Suite à la déculottée que se prit Napoléon III à Sedan le 01 septembre 1870, l’asile d’aliénés de Stéphansfeld passant sous l’autorité du Kaiser Wilhelm I, sa direction y fut assurée par des Prussiens qui, dans l’esprit présidant à la création de la Neustadt strasbourgeoise, en assurèrent le développement, la modernisation  et l’embellissement. En 1888, le Kaiser y fit construire une gare sur la ligne Straßburg-Paris, crée par les Français en 1845. Durant cette période la direction repassa des mains des administratifs à celle des médecins et plusieurs praticiens de renom y laissèrent leur emprunte. Karl Wilhelm Pelman (1838-1916), fondateur avec quelques rheinischen Irrenärzten de la Psychiatrischen Verein der Rheinprovinz (1867) fut le premier d’entre eux. Cet humaniste, rejetant les méthodes coercitives en vigueur à l’époque dans nombre d’institutions psychiatriques, œuvra dans la droite ligne des principes énoncés par David Richard en 1841. Administrant l’établissement de 1871 à 1879 il n’eut de cesse de s’employer à la « Umwandlung der Irrenanstalten » in « Humanitätsanstalten », ligne de conduite qu’il suivit toute sa vie. Karl Hermann Starck prit la suite durant dix-huit années au cours desquelles, il installa notamment l’eau courante dans tous les bâtiments, fit construire une piscine et une salle des fêtes. De 1897 à 1904, son successeur Hans Vorster, y augmenta le nombre de bâtiments et substitua l’éclaira électrique à l’éclairage au gaz, avant d’être assassiné par un patient. Albert Ranshoff assura ensuite la direction de l’établissement jusqu’à ce qu’il repasse aux mains des Français.
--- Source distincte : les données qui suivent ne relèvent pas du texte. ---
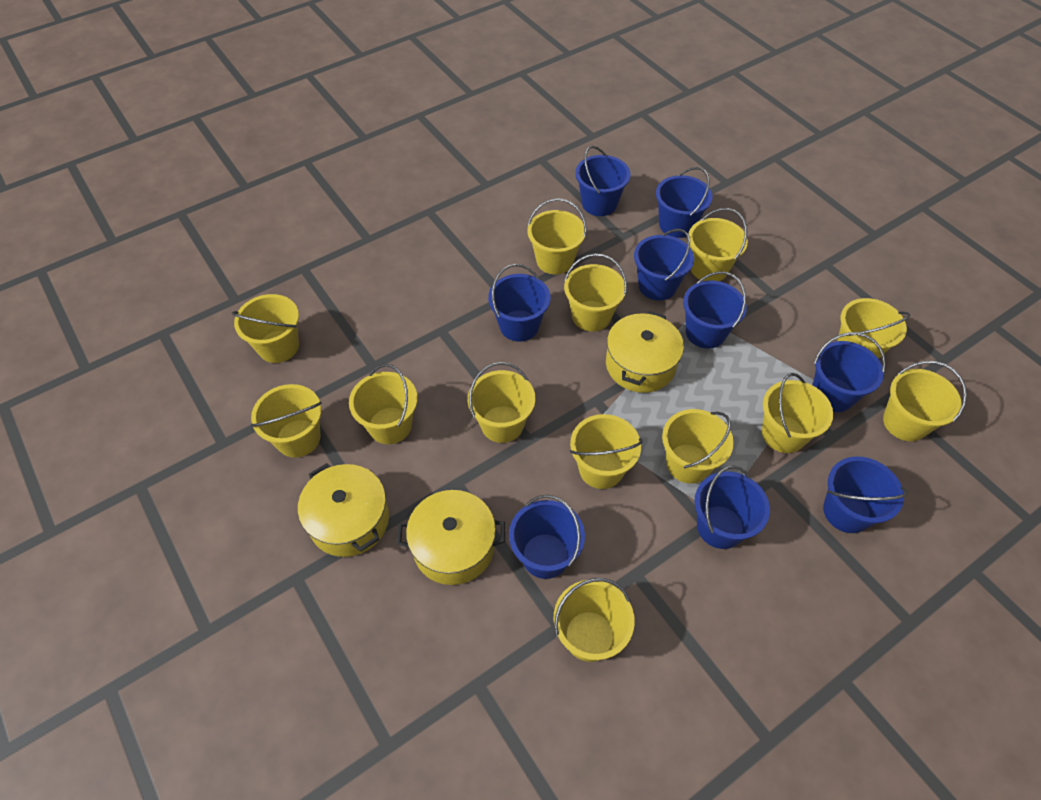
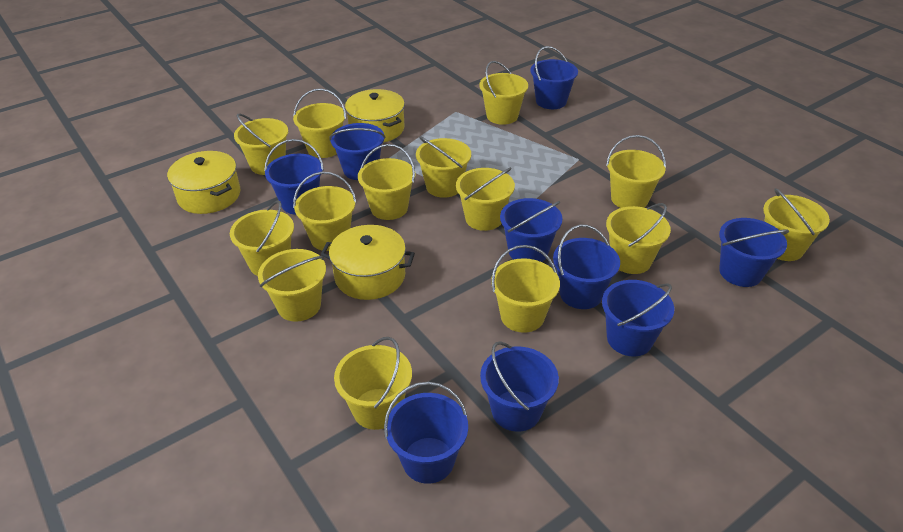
yellow bucket: 13 -> 14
Il poursuivit l’œuvre de Karl Wilhelm Pelman, qui avait ouvert une annexe à Hördt en 1878, et contribua activement à l’ouverture de l’asile de Ruffach en 1910, ainsi qu’à l’autonomisation de l’annexe de Hördt, devenant asile à part entière en 1912. Tant de progrès qui, me forçant à l’admiration, contribuèrent à me donner une nouvelle vision de l’Allemagne et de la culture germanique.

Vision qui se brouilla avec l’annexion de 1939, où jusqu’en 1944, la nazification du Land Elsaß-Lothringen apporta sont cortège d’humiliations et de souffrances, notamment dans les hôpitaux psychiatriques. Un épisode très sombre, longtemps passé sous silence de l’histoire des institutions psychiatriques brumathoise et hoerdtoise, se joua le 05 Janvier 1944 quand cent patients furent déportés à 250 km au Nord, au Landesheil und Pflegeanstalt Hadamar, pour à terme y être exterminés. Trois seulement en revinrent. 71.000 patients furent victimes de gazage dans les six instituts spécialement créés par les nazis à cet effet. Mais de l’autre côté du Rhin, les Français firent aussi très fort, notamment en laissant au bas mot 45.000 malades mentaux mourir de faim sous les lois d’exception vichystes, lois promulguées par le Vainqueur de Verdun devenu le Vendu à Berlin. L’Histoire retient ces actes immondes sous l’euphémisme « extermination douce ». C’est au courage de médecins humanistes, tels que le réfugié catalan marxiste Franscesc Tosquelles Llauradó (1912-1994), devenu lors de sa naturalisation François Tosquelles, qu’un certain nombre échappa à la famine à Saint-Alban-sur-Limagnole. Dans sa résistance aux lois scélérates vichyssoise, il trouva en le psychiatre communiste lozérois Lucien Bonnafé (1912-2003), un indéfectible allié. A Bonneval, en Eure-et-Loire, ce fut le neuro-psychiatre et philosophe Henri Marie Jean Louis Ey (1900-1977), plus connu sous Henri Ey, qui en cette période de terrible inhumanité, sauva l’honneur de la psychiatrie en organisant, comme ses collègues lozerois, l’approvisionnement clandestin des patients, mais aussi en créant le Colloque de Bonneval qui, durant l’Occupation, releva le niveau du discours psychiatrique en traitant “L’histoire naturelle de la folie” (1942) et “Les rapports de la neurologie et de la psychiatrie” (1943). D’ailleurs, un pavillon de l’hôpital psychiatrique de Brumath, construit par le célèbre architecte Brumathois Charles-Gustave Stoskopf (1907-2004), fut dédié à Henry Ey. Ainsi, l’étude de l’histoire de l’Asile de Stéphansfeld, me conduisit progressivement à conclure que, Français et Allemands étant capables du meilleur comme du pire, je me devais de me défaire définitivement de mes clichés manichéistes absurdes, et de la pensée binaire qui les fabrique.